İnsan, dünyaya kendi iradesi ile gelmediği gibi, düşünme yeteneğinden ve yapabilme gücünden yoksun olarak geliyor. Buna karşın bebeklerin genlerinde, gelişme, öğrenme, değerlendirme ve yapabilme gücünün mükemmel bir alt yapısı var. Kişiliğin gelişmesinde coğrafyanın ve kültür ortamının büyük etkileri olmakla beraber, en etkin faktörler, bebeğin genetik yapısı ile ona uygulanan fizyolojik ve düşünsel beslemedir. Aynı coğrafyadaki bebeklerin büyüdüklerinde ayrışmaları veya farklı coğrafyalardaki bebeklerin büyüdüklerinde, çağdaş değerlerde birleşmeleri bunun kanıtıdır. Gelişmekte olan beyinleri karartmak veya ideolojik olarak şartlandırılmak, özgür iradeye vurulan en büyük darbedir.
Bu düşünceler paralelinde, Türkiye’ye göz atarsak, birbirinden çok farklı üç dönem görürüz.
Atatürk öncesi; Akla gelen bütün değerleri tüketilmiş bir toplum, ömrünü doldurmuş bir devlet ve işgal altında bir ülke.
Atatürk dönemi; Allah vergisi bir ön görüyle, Türk insanının her şeyi elinden alınsa bile, özündeki cevherin yok edilemeyeceğini fark etmiş, Türk’ün haklarını koruyabileceğine inanmış bir Mustafa Kemal. Her türlü işgale son verildi, Lozan koşulları elde edildi, Hatay Misak-ı Milli hudutları içine alındı. Büyük insan yaşasaydı, toplumunun ümmetten ulusa dönüşmesi tamamlanırdı.
Atatürk sonrası; Atatürk’ün ulaştığı çizgi korunamadı, sistemli olarak geriye gidildi.
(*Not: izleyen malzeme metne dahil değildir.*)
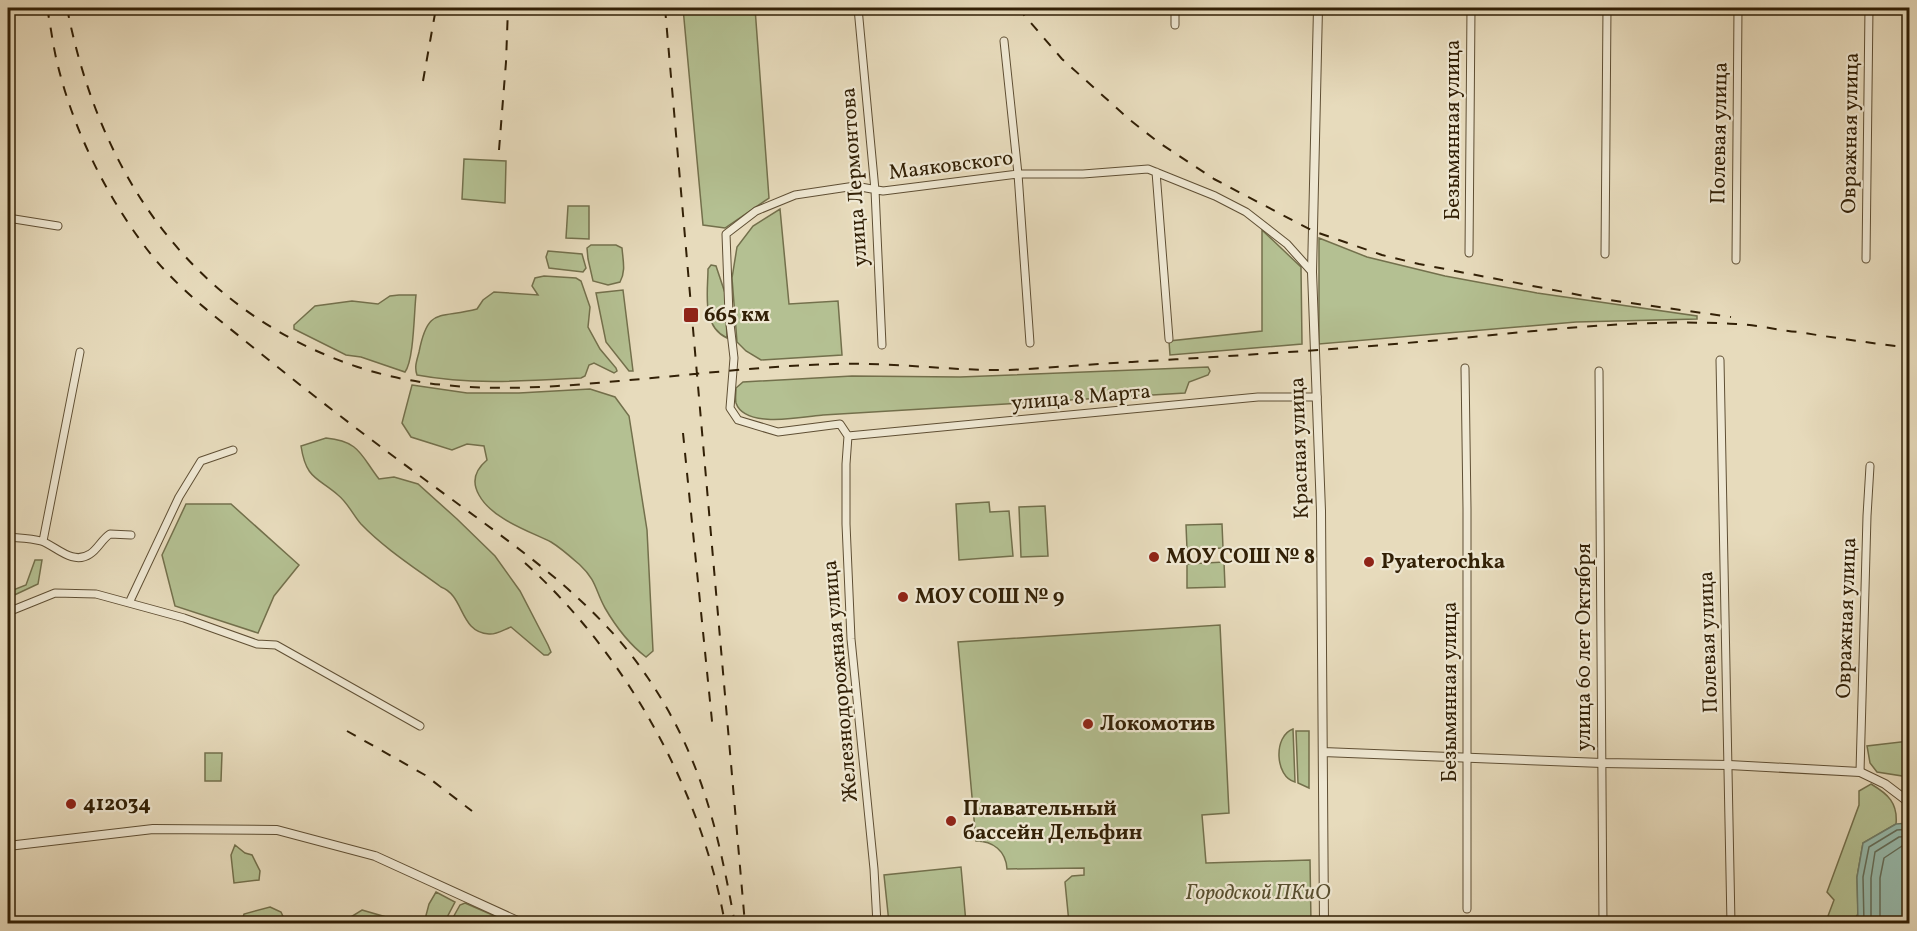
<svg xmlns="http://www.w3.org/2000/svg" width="1917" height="931" viewBox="0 0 1917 931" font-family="Vollkorn,serif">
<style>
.green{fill:#b4c092;stroke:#73704c;stroke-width:1.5}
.water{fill:#97bbad;stroke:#6f7d6a;stroke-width:1.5}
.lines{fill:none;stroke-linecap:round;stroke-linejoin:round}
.shore{stroke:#646e5a;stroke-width:1.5}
.minor-casing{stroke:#5f4f34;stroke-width:9}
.tertiary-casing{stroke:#5f4f34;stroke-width:10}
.minor{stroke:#efe8d3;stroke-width:7}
.tertiary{stroke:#efe8d3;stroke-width:8}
.rail{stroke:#322006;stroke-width:2;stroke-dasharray:10 10;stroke-linecap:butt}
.poi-dot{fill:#8f2418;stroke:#efe8d3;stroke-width:2}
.labels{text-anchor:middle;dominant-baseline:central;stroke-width:4.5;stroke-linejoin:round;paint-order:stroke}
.street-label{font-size:21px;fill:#322006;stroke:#efe8d3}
.poi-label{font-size:21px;font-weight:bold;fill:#322006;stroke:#efe8d3;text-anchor:start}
.park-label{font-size:21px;font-style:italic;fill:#595030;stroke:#efe8d3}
</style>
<rect width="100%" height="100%" fill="#e7dbbc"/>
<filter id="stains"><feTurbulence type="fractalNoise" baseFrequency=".00333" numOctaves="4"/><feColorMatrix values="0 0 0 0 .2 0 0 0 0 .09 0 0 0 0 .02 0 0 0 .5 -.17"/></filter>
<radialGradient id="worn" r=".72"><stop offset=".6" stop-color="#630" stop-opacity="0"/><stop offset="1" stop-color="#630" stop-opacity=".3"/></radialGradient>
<path class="green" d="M 683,8 L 755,8 L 769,198 L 725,228 L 703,225 Z
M 464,159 L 506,161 L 505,203 L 462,199 Z
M 568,206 L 589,206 L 589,239 L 566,238 Z
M 780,209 L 789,304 L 838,301 L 842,355 L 761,360 L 746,351 L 737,342 L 732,278 L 737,247 L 753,226 Z
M 1262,230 L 1301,267 L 1302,344 L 1170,355 L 1169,341 L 1262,331 Z
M 1319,238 L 1367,257 L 1445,276 L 1537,293 L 1697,316 L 1697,319 L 1576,322 L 1319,344 Z
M 591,245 L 616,245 L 622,248 C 623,261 626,271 620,282 L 608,285 L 593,281 L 588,259 L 587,248 Z
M 548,251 L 582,254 L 586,268 L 583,272 L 549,268 L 546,257 Z
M 711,265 L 716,266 L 725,293 L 727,338 C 701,326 708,292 708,269 Z
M 544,276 L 576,278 L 581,281 L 590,307 L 588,327 L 600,349 L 616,368 L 617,371 L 614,373 L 594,363 L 589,365 L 585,376 L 581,378 C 526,381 470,385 417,375 C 414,367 417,360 419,352 C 428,306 439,319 477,309 L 483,300 L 494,292 L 538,295 L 532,286 L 535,278 Z
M 623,290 L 633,371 L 629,371 L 606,342 L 596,293 Z
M 399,295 L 416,295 C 414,312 414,360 405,372 L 361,357 L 346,355 L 294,329 L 294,325 L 315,306 L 352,301 L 378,304 L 390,296 Z
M 1208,367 L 1210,371 L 1208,375 L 1189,382 L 1185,393 L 823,415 C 802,417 745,429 736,403 C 735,399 736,393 736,388 L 743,382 L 852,376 L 960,377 Z
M 412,385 L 467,393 L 519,393 L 590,389 L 615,397 L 629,416 L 647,530 L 653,651 L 646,657 C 629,644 616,627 605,608 C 595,590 597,581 580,565 C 572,558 561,548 551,542 C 529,531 492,519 479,495 C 471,481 475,470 487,460 L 484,446 L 467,444 L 452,450 L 411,437 L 402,423 Z
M 326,438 C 360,441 361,456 379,479 L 394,477 L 418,484 L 457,519 L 495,556 L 520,591 L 548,645 L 551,652 L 548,655 L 544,655 L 511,627 C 505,629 496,635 489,634 C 459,632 465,596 441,587 C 415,568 384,548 361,524 C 353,515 348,503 338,495 C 317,477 306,479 301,446 Z
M 989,502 L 990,512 L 1009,511 L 1013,556 L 959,560 L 956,504 Z
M 186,504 L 231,504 L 299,565 L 274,596 L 258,633 L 175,606 L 162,555 Z
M 1045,506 L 1048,556 L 1021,557 L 1019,507 Z
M 1222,524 L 1223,548 L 1187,549 L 1186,525 Z
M 35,560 L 42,560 L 38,584 L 8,598 L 8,592 L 26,585 Z
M 1224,562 L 1225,587 L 1187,588 L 1187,564 Z
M 1220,625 L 1229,813 L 1202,815 L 1206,863 L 1310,860 L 1311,923 L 1069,923 L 1065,882 L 1072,876 L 1084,875 L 1084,868 L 1007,869 C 1006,851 993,841 976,841 L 958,642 Z
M 1293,729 L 1295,782 C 1275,777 1273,736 1293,729 Z
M 1296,731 L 1309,731 L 1309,788 L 1298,783 Z
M 1909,741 L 1909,777 L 1877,772 L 1870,763 L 1867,746 Z
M 205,753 L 222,753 L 221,781 L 205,781 Z
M 1871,784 C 1888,794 1898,803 1896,824 L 1863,843 L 1857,877 L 1858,914 L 1854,920 L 1839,923 L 1828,916 L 1834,900 L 1827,892 L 1859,805 L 1859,791 Z
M 235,845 L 245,853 L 252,855 L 260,871 L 259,880 L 234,883 L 231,855 Z
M 961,867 L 966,923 L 889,923 L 884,875 Z
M 436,892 L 455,902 L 444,923 L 424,923 L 429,904 Z
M 465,903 L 511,923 L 450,923 L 460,905 Z
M 270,907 L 281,912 L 286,923 L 241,923 L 244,914 Z
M 362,910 L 386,917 L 390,923 L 341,923 Z"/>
<path class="water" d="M 1909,823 L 1909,923 L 1858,923 L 1857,877 L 1863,843 L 1896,824 Z"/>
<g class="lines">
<path class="shore" d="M 1864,924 L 1863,877 L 1869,847 L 1897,830 L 1910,829
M 1871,924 L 1871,878 L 1875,852 L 1899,837 L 1910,836
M 1880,924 L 1880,878 L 1884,858 L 1902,846 L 1910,845"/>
<defs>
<path id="minor" d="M 858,8 L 875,190 L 882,345
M 1175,8 L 1175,25
M 1004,41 L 1018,174 L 1030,343
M 1156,172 L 1169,339
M 8,218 L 58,226
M 1469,253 L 1471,8
M 1605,254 L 1607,8
M 1866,259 L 1869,8
M 1736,260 L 1738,8
M 1720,360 L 1731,924
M 1465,368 L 1467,509 L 1467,909
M 1599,371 L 1603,924
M 848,436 L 840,424 L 778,432 L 738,420 L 730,408 L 734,358 L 729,315 L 726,234 L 756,211 L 795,195 L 855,186 L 883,191 L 1018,174 L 1083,174 L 1148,169 L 1215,196 L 1246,212 L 1287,244 L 1312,272
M 848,436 L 846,464 L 846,524 L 851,639 L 874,869 L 877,924
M 848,436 L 1258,397 L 1317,397
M 8,537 C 18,538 31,538 41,541 C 55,545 72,566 90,554 C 98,549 102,539 110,534 L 131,535
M 43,541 L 80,352
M 129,603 L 179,497 L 201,461 L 233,450
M 8,612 L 55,593 L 96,594 L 184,618 L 257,644 L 276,645 L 420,726
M 1860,772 L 1867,516 L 1870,466"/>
<path id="tertiary" d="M 1318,8 L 1312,272 L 1321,511 L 1324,924
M 1323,752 L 1602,763 L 1729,765 L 1860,772 L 1885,784 L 1910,803
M 8,846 L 153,829 L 277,830 L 375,856 L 524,924"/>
</defs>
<use href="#minor" class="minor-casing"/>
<use href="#tertiary" class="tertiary-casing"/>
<use href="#minor" class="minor"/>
<use href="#tertiary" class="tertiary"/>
<path class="rail" d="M 47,8 C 51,27 53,47 58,66 C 74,131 106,195 146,248 C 178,290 220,320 260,353 C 327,407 395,458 465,509 C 532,558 600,607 648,678 C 702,758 718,831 735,924
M 67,8 C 100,177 194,315 364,369 C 447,395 534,389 619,381 C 690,375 762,366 834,364 C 892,362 951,371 1009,370 C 1050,368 1091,364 1132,362 C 1231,356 1330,350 1429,341 C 1531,332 1634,318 1736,324 C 1757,325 1777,330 1798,332 C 1835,338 1872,343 1910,348
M 336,8 L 337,12
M 665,8 L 745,924
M 1018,8 L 1062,59 L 1130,120 L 1158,142 L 1214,179 L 1313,231 L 1382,255 L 1419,264 L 1595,298 L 1731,317
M 423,81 L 436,8
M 499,150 L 506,62 L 508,8
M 683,433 L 713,731
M 525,563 C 625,653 702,790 725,924
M 347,731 L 425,775 L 472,811"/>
</g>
<g class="poi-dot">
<rect x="683" y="307" width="16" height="16" rx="3"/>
<circle cx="1154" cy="557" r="6"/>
<circle cx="1369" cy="562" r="6"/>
<circle cx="903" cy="597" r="6"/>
<circle cx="1088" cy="724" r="6"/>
<circle cx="71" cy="804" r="6"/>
<circle cx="951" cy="821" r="6"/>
</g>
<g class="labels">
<g class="street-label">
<text transform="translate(1453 130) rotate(-90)">Безымянная улица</text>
<text transform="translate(1720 133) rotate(-89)">Полевая улица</text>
<text transform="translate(1851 133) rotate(-89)">Овражная улица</text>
<text transform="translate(951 166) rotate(-7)">Маяковского</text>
<text transform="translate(855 177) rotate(-94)">улица Лермонтова</text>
<text transform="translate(1081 398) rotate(-5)">улица 8 Марта</text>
<text transform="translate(1300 448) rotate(-92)">Красная улица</text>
<text transform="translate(1847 618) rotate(-88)">Овражная улица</text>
<text transform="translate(1709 642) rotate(-92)">Полевая улица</text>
<text transform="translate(1584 647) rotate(-90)">улица 60 лет Октября</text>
<text transform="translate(841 681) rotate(-95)">Железнодорожная улица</text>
<text transform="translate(1450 692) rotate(-90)">Безымянная улица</text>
</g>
<g class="poi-label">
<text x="704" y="315">665 км</text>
<text x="1166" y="557">МОУ СОШ № 8</text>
<text x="1381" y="562">Pyaterochka</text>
<text x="915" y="597">МОУ СОШ № 9</text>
<text x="1100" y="724">Локомотив</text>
<text x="83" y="804">412034</text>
<text x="963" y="809">Плавательный<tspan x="963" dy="24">бассейн Дельфин</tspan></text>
</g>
<g class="park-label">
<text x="1258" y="893">Городской ПКиО</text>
</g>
</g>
<rect width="1917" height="931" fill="none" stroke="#e7dbbc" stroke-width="30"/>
<rect x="9" y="9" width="1899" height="913" fill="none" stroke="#322006" stroke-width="3"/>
<rect x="15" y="15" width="1887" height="901" fill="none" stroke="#322006" stroke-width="1.5"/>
<rect width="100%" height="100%" filter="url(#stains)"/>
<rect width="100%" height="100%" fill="url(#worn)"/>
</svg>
Bağımsız değil, Batı’nın ve Güney’in uydusu olundu… Ortadoğu’nun çok karmaşık koşulları göz ardı edilip, Filistin sorunu Gazze sorununa indirgenerek, Hamas’la sarmaş dolaş olundu. “Adalet Mülk’ün Temelidir” gerçeğine sırt çevrilip, “gizli tanıklar”, “düzmece belgelerle” adalet kullanılarak, Devletin temel kurumları yıpratıldı, insanlar bir korku ortamına sokuldu. “Etrak-ı bi idrak” ve “Kavmi Necip” anlayışı, “Türk’ün, Arapsız yaşayamayacağı” iddiasıyla perçinlenerek, Türklük, Türk Ulusu yok edilmeye çalışılıyor. Bunların sorumlusu, elbette, Türkiye’yi yönetenlerdir, fakat ister bilerek, ister aldanarak, “Ehil olmayan” insanlara yönetme yetkisi veren insanlarımız da sorumludur.
Çok zor durumda olmamıza rağmen, Türklüğümüzle gurur duyarak, bilinçli ve özgür irademizle, taşları yerli yerine oturtup, özellikle, yaratan adına ahkam kesen aracılardan kurtulup, akılcı ve bilimsel yöntemlerle gerekeni yapabilirsek kazanacağımıza inanıyorum.